### Excerpt provided
######
The Pregnant Widow
- First edition
- Author: Martin Amis
- Language: English
- Genre: Novel
- Publisher: Jonathan Cape
- Publication date: February 2010
- Pages: 370 pp (hardback first edition)
- ISBN: 0-224-07612-4

= The Pregnant Widow =

2010 novel by Martin Amis

The Pregnant Widow is a novel by the English writer Martin Amis, published by Jonathan Cape on 4 February 2010. Its theme is the feminist revolution, which Amis sees as incomplete and bewildering for women, echoing the view of the 19th-century Russian writer, Alexander Herzen, that revolution is "a long night of chaos and desolation". The "pregnant widow", a phrase taken from Herzen's From the other shore (1848-1850), is the point at which the old order has given way, the new one not yet born. Amis said in 2007 that "consciousness is not revolutionised by the snap of a finger. And feminism, I reckon, is about halfway through its second trimester."

The story is set in a castle owned by a cheese tycoon in Campania, Italy, where Keith Nearing, a 20-year-old English literature student; his girlfriend, Lily; and her friend, Scheherazade, are on holiday during the hot summer of 1970, the year that Amis says "something was changing in the world of men and women". The narrator is Keith's superego, or conscience, in 2009.
######
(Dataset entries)
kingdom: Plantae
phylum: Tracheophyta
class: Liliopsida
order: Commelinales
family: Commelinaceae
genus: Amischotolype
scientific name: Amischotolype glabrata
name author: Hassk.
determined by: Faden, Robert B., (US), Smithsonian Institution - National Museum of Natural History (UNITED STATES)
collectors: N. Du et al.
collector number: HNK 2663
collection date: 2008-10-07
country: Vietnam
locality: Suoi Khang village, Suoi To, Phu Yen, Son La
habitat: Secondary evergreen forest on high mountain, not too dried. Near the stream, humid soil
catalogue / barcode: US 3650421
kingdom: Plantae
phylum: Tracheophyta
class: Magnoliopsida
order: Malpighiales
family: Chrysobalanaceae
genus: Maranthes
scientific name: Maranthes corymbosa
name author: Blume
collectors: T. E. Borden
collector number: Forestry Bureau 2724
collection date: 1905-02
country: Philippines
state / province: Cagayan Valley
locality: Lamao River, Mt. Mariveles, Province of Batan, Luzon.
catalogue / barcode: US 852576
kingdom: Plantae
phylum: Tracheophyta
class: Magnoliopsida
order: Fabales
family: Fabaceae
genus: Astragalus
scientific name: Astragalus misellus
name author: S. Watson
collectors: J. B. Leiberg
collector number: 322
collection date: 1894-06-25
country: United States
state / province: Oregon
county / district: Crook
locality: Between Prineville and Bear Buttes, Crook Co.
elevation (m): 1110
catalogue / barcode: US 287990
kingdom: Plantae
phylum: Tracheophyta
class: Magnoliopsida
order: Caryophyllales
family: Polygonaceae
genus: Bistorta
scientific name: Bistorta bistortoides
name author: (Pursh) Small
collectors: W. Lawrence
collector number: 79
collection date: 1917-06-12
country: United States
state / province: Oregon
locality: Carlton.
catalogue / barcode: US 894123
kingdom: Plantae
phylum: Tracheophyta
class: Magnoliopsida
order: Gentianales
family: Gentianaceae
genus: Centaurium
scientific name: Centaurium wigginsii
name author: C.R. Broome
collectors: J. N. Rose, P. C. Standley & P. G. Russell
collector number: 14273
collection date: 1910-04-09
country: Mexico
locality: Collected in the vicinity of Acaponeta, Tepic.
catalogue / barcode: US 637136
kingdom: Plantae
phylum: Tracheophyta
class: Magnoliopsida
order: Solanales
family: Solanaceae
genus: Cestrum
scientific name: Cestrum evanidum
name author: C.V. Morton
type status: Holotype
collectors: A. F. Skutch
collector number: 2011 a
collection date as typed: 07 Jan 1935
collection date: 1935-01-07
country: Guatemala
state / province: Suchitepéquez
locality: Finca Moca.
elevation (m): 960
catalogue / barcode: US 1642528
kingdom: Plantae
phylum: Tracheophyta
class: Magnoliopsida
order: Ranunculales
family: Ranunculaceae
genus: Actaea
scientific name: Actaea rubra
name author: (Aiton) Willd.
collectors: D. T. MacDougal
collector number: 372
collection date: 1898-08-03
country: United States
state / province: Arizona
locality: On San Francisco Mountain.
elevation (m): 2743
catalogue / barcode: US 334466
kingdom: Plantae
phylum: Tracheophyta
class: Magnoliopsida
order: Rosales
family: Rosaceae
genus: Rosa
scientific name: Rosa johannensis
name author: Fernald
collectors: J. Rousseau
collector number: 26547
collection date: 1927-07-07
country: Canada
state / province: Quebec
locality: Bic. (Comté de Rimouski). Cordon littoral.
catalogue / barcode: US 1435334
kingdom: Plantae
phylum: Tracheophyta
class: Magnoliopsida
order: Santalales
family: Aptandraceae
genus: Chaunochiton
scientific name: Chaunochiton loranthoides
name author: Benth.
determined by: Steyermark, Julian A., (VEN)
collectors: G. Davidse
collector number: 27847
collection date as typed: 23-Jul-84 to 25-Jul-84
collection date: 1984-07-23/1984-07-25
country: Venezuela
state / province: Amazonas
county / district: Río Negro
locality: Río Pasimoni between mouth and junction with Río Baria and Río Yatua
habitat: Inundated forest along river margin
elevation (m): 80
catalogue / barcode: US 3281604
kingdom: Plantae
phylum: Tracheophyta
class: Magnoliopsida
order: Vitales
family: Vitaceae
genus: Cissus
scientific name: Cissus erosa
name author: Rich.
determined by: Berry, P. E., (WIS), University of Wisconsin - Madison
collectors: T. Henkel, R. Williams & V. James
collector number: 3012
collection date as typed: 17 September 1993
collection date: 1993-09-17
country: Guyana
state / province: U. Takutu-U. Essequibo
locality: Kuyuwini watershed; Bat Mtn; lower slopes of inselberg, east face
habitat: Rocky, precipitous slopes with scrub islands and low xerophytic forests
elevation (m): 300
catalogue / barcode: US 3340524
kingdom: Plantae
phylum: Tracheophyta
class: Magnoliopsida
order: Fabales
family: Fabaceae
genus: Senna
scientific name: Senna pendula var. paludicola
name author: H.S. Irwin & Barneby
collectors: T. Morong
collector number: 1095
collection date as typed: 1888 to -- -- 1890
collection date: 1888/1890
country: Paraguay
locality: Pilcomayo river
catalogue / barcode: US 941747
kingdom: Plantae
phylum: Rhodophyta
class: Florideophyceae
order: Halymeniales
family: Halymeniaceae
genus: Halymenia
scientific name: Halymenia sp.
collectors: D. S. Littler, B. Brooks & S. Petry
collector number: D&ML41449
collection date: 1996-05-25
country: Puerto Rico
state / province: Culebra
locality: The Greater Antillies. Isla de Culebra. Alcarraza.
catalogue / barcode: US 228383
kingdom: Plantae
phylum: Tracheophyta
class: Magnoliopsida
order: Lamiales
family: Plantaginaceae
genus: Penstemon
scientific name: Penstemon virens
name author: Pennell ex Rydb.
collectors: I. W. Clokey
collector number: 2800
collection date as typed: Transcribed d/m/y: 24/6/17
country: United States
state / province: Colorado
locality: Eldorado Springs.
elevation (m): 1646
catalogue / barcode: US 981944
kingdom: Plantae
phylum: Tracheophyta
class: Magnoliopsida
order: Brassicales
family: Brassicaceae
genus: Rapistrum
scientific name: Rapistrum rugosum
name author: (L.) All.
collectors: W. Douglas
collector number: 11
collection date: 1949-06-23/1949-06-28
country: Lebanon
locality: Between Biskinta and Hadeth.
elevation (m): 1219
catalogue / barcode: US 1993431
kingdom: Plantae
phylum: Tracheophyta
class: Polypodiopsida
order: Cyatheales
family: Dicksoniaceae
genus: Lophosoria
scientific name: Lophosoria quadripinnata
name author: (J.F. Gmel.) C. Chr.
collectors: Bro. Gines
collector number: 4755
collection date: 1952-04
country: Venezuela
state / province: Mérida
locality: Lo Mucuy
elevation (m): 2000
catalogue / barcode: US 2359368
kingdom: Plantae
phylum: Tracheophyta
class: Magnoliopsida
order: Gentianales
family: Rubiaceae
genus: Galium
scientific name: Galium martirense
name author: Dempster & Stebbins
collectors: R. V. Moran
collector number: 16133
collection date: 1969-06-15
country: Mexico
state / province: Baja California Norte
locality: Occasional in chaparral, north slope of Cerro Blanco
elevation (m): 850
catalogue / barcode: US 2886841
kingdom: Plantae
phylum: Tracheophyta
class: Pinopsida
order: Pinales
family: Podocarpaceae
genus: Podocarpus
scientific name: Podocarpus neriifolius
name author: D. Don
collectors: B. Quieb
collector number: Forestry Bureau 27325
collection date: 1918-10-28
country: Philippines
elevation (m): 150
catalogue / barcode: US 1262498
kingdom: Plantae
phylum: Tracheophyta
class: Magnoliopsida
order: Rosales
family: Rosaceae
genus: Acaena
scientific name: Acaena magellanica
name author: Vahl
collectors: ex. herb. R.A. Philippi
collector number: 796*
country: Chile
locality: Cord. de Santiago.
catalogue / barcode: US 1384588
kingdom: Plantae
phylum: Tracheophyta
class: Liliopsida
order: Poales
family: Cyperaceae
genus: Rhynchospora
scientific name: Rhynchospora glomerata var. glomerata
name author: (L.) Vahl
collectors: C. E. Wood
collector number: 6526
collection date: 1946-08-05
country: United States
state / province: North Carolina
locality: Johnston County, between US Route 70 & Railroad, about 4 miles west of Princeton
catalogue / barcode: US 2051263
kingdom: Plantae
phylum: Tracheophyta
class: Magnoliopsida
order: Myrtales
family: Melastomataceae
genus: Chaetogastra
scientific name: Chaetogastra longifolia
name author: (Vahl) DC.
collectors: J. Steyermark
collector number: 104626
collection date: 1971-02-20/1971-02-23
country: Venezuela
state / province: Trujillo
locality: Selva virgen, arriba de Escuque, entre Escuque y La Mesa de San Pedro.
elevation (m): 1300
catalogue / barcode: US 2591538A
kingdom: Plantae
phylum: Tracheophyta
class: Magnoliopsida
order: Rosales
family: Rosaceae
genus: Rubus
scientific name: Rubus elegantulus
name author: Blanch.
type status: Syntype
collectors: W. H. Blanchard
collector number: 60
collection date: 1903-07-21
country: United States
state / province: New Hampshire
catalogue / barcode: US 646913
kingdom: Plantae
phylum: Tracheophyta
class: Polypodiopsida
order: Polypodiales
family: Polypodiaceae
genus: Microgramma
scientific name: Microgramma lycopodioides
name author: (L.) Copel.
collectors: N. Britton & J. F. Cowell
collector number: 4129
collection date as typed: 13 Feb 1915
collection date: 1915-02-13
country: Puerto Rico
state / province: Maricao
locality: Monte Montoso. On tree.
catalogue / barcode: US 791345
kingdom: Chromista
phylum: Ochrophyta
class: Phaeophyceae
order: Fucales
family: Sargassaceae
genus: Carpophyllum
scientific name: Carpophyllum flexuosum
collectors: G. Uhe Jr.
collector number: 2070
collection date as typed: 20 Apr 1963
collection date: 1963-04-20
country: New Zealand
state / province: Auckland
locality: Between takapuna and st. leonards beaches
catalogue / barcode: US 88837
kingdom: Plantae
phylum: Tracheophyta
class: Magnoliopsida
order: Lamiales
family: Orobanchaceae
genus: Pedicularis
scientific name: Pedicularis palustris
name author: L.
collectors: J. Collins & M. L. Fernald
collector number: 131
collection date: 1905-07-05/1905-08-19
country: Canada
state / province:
######
### Actions to take
a) Name the three people the article on The Pregnant Widow says are on holiday at the castle in Campania.
b) Carry on the article about The Pregnant Widow, starting after its final sentence.
The entries are drawn from a separate source and have no connection to the novel.

### Answers provided
a) Keith Nearing, Lily, Scheherazade

b)
The novel was a work-in-progress for the best part of seven years, his first since House of Meetings (2006). Originally set for release in late 2007, its publication was delayed to 2008, when he made what he describes as a "terrible decision" to abandon what he had written to that point, and begin again, building the story up from one section he retained, the part about Italy. The long gestation period resulted in its expansion to some 370 pages, making it his longest novel since The Information in 1995.

==Background==
Amis started writing the novel after the publication in 2003 of Yellow Dog to a hostile critical reception and muted commercial success. In a 2006 interview with The Independent, he revealed that he had abandoned a novella, The Unknown Known, and instead continued to work on a follow-up full novel that he had started in 2003. He said the new novel was "blindingly autobiographical, but with an Islamic theme". In an interview with Mark Lawson in 2006, Amis said there was some distance from the fictionalised versions of himself, his father, Kingsley Amis and his novelist mentor, Saul Bellow, in The Pregnant Widow, at this point untitled. He said he was "trying to keep up a little bit of indirection" with the autobiographical aspects, saying that his character in the novel was named "Louis" (Amis's middle name), that Kingsley Amis was "The King" and that Saul Bellow was "Chick" (which itself was a reference to the Saul Bellow proxy character in Bellow's final novel Ravelstein).

Further details concerning the struggle to get the novel written emerged on 1 August 2009 during an interview Amis gave the National Post: "I started a novel [but] then I’m going to write a novella before I get on to it. But I was in big trouble a few years ago, with a huge, dead novel. And it took me a long time, and a lot of grief, to realize—I thought I was clutching at straws—it turned out it was actually two novels, and they couldn't go together. So I wrote The Pregnant Widow, [that’s] one half of it, and the other half I started, and it will be very autobiographical, the next one."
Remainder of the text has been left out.